Threads also use an atomic store to submit operations (no CAS), and another advantage is that the dedicated combiner thread always has the protected data structure in the cache (other threads do not even touch it). The downsides are that single-threaded latency increases (worker threads always need to communicate with the dedicated thread) and the dedicated thread always burns CPU. This algorithm seems to be good as band-aid for legacy applications that suddenly find themselves executing on highly parallel machines.

Implementation notes

Some implementation notes before moving to evaluation.
As always it is important to put cache line padding in proper places to prevent false sharing. In particular, original flat combining algorithm does not use paddings between thread descriptors, but on Intel processors I’ve observed significant speedup if the padding is added. In general I’ve observed up to 2x speed difference with and without the paddings.

Since some of the combiner algorithms use linked lists of arguments, it’s beneficial to use software prefetching. That is, while we are executing the current operation, prefetch the next. The actual implementation of the execution loop I used in benchmarks is as follows:
           while (arg != LOCKED) {
               combiner_arg_t* next = arg->next;
               if (next != LOCKED)
                   __builtin_prefetch(next);
               c->fn(arg);
               __atomic_store_n(&arg->next, 0, __ATOMIC_RELEASE);
               arg = next;
           }

I’ve observed up to 15% speedup with and without prefetching.

I used simple active spin loop to wait for completion. It is fine for benchmarks. However, in real implementation it may be beneficial to use something more complex (e.g. at least sched_yield() after some number of iterations).

Full source code for all algorithms and the benchmark driver is attached to the post.

Evaluation

In the benchmark all threads execute N operations, number of threads is varied as 1, 2, 4, 8, 16, 32. The protected operation is traversal of a linked list of length 30. For benchmarking I used a machine with 2 Intel Xeon E5-2690 CPUs running at 2.90GHz (16 HT cores total).

The first experiment is with per-thread local work consisting of 100 division instructions:
The second experiment is with per-thread local work consisting of 1000 division instructions (fewer combining opportunities):
As expected, remote core locking has bad single-threaded performance (2-6 times slower), but behaves acceptably under contention.

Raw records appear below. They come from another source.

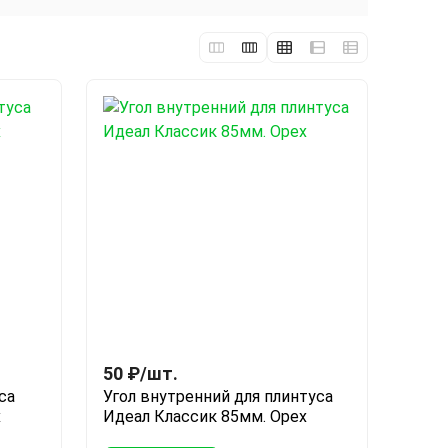
50
₽
/
шт.
са
Угол внутренний для плинтуса
х
Идеал Классик 85мм. Орех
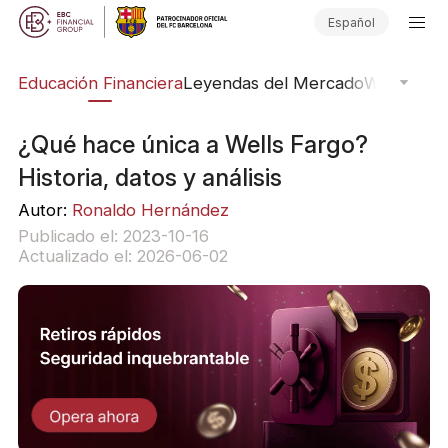
Español
ing
Educación Financiera
Leyendas del Mercado
Webinars
E
¿Qué hace única a Wells Fargo?
Historia, datos y análisis
Autor:
Ronaldo Hernández
Publicado el: 2023-10-16
Actualizado el: 2026-06-02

Flat combining degrades when local work is increasing (more senseless polling). TBB combining algorithm suffers from missing combining opportunities, e.g. with 4 threads TBB algorithm combines a mean of 1.75 operations, while the proposed "Bounded" algorithm - 3.40 operations, this explains the difference in performance. Async version performs best, which is not surprising since it better interleaves critical sections and local work. Note that async operations can be applied to other algorithms as well (e.g. flat combining).